According to BuzzFeed's Chris Geidner, spokespersons for the Human Rights Campaign, Freedom to Work, and the ACLU all had the same basic response: Senator Portman's amendment is "unnecessary." The ACLU went a bit further in its conversations with Mr. Geidner, mentioning that the exemption in ENDA would be "unprecedented." But despite some groups, like the ACLU, raising concerns about the religious exemptions, Chris Johnson of the Washington Blade shows us that there is simply no urgency, no stomach for a fight over the religious exemptions. Our community's goal, Mr. Johnson discovers, is merely to raise the issue. The ACLU told Mr. Johnson that "it's certainly [their] hope more and more pro-equality members of Congress and their staff will come to understand the potential harm of the current exemption."
That's it?
HRC, Freedom to Work, and ACLU leaders are engaging in the art of the possible. ENDA needs 60 votes to pass. To get sixty votes, it needs Republicans. To get a sufficient number of those Republicans, it needs to pay homage to religious liberty. To fight against that political reality is at once silly and dangerous to the organizations' future influence.
But no one is talking about what today's cavalier approach will mean for tomorrow's fights.
When you say something is "unnecessary," you may be saying you're indifferent: "yeah, go ahead and have a dessert, but I don't need one." You're fine with your dinner date eating dessert, so you won't bother objecting and won't get one for yourself.
But we can never be indifferent to anything that restricts our basic human rights.
Indifference today means that we have to be indifferent later when the same, broad religious exemption is proposed for other LGBT equality laws. But that's a political calculation, and I will leave that to those whose political brains are more honed that mine.
It is also a legal minefield. Future litigation involving ENDA will not just implement the sexual orientation protections in the workplace; it will also determine the exact contours of the religious exemption. The law will also have precedential reach beyond the narrow confines of workplace discrimination. Here's how:
Religious freedom is the cause celebre of conservatives opposed to LGBT equality. They rally around it as a reasonable-sounding and politically palpable pretextual expression of their distaste for homosexuality. When we show indifference to their strategy by letting in their exemptions, we legitimize their pretexts.

* Information provided:
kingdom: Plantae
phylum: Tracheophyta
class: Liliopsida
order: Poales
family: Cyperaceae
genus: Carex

* * *

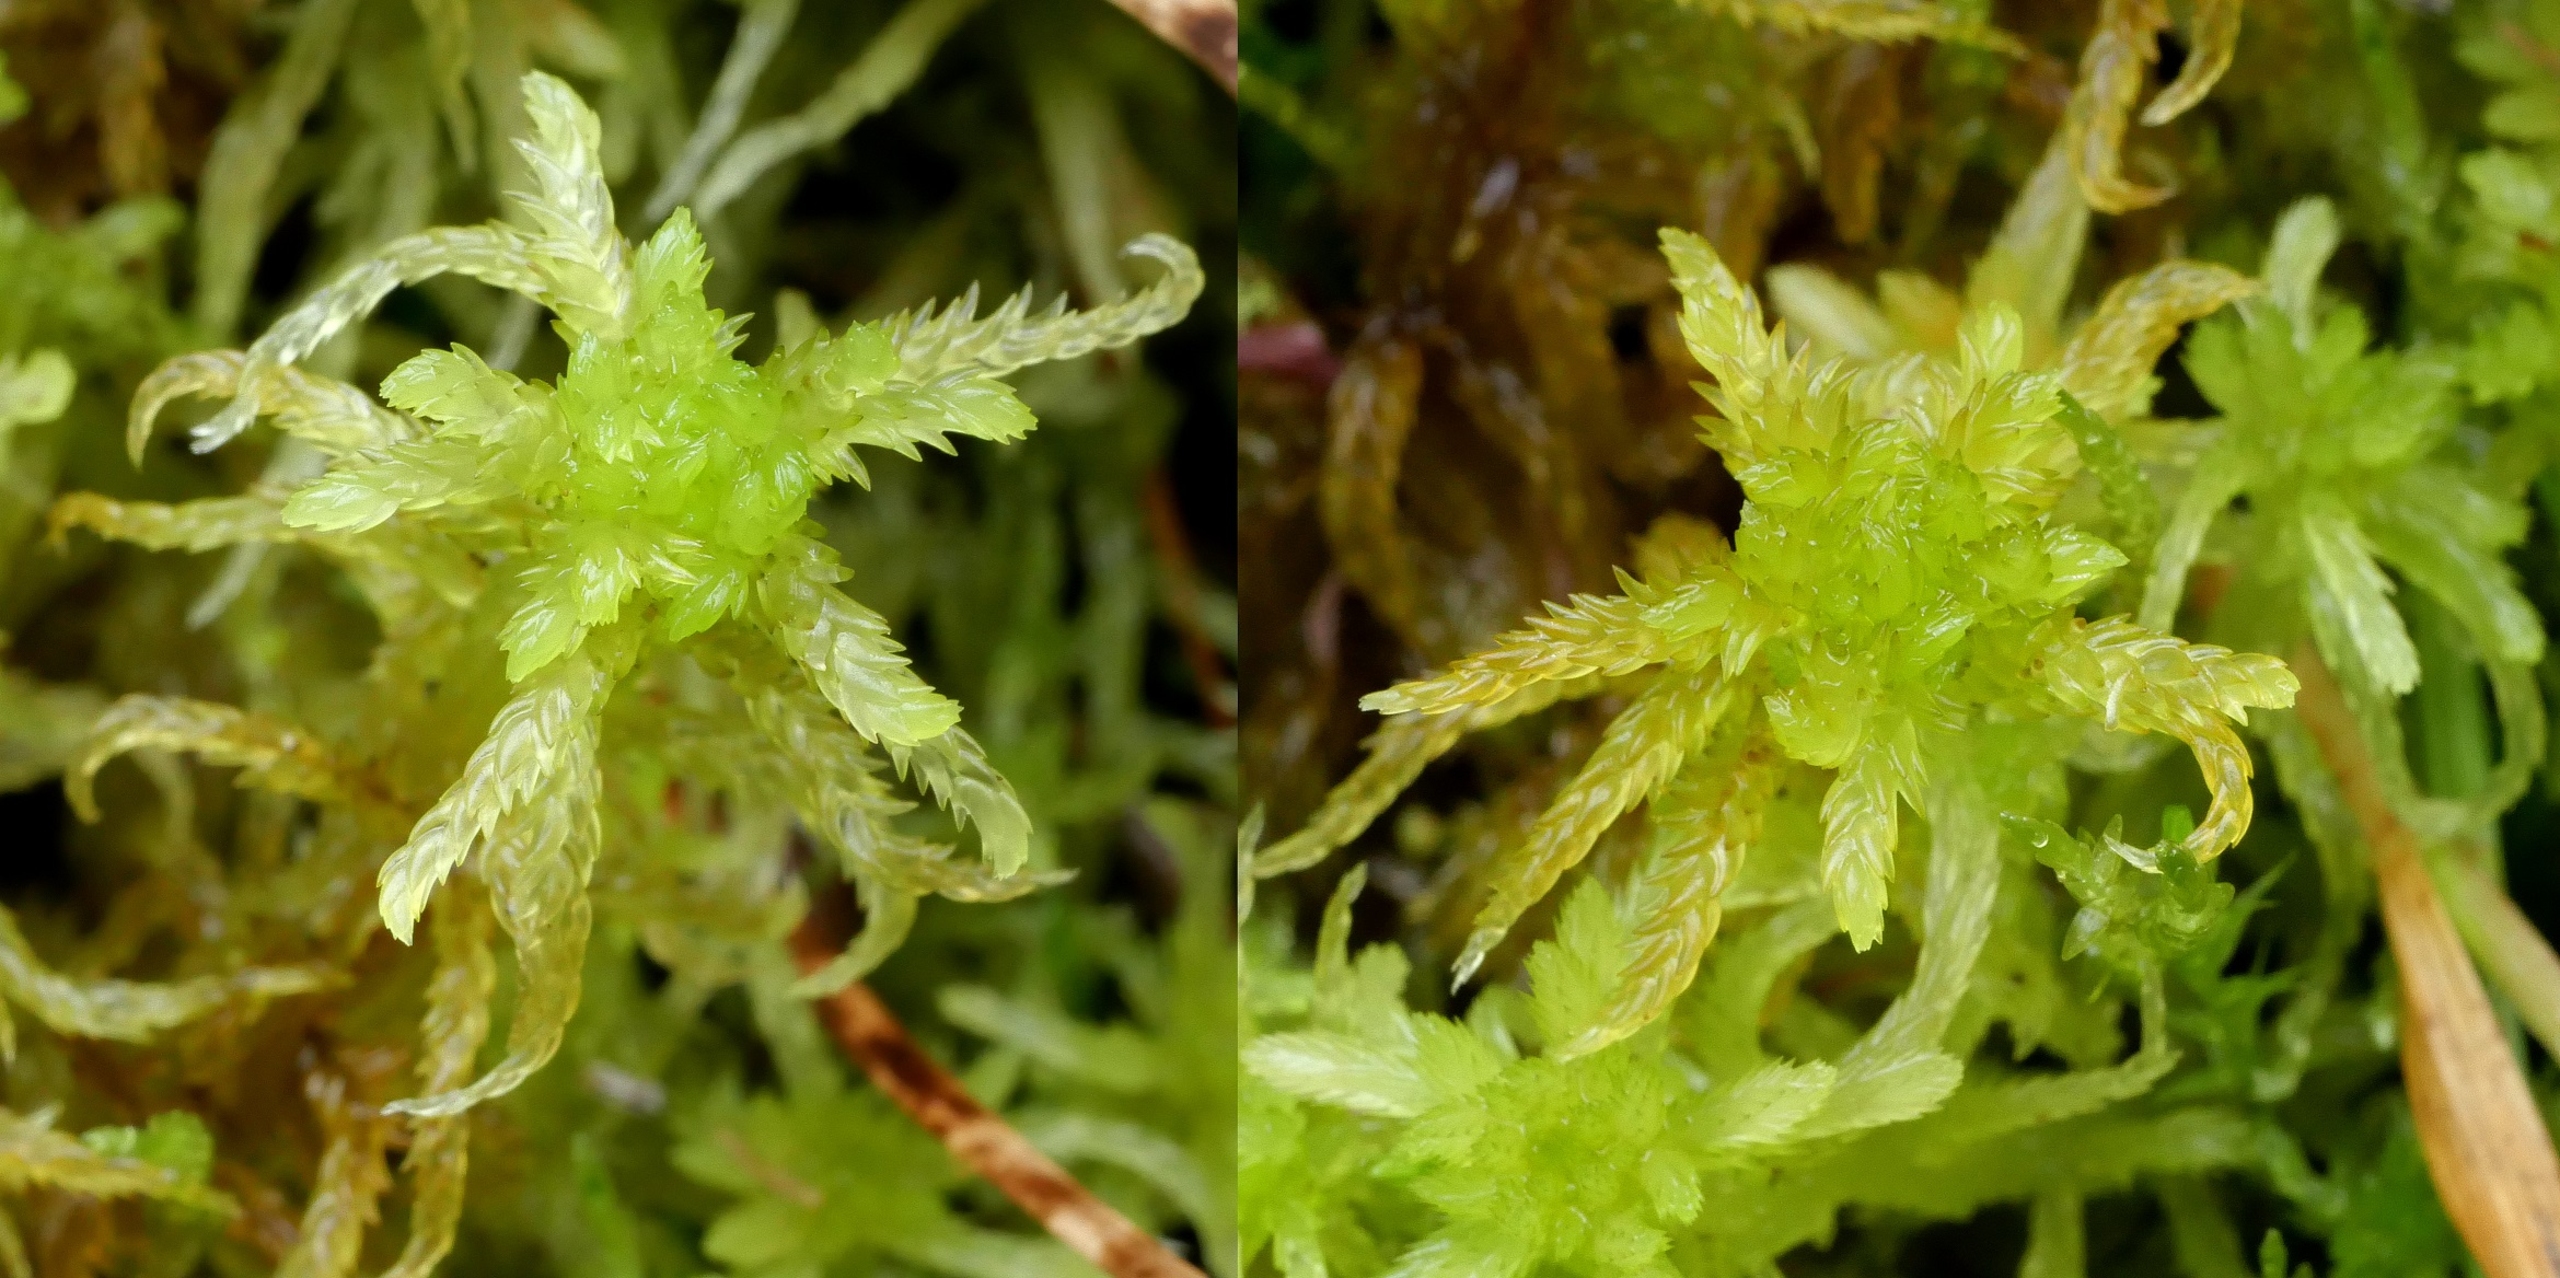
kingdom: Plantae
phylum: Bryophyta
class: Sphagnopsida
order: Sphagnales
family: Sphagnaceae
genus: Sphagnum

* What is needed:
In the passage on ENDA's religious exemption, copy the part from "But we can never" to "honed that mine.", replacing "basic human rights" with "fundamental civil rights".

* Response to the task:
But we can never be indifferent to anything that restricts our fundamental civil rights.
Indifference today means that we have to be indifferent later when the same, broad religious exemption is proposed for other LGBT equality laws. But that's a political calculation, and I will leave that to those whose political brains are more honed that mine.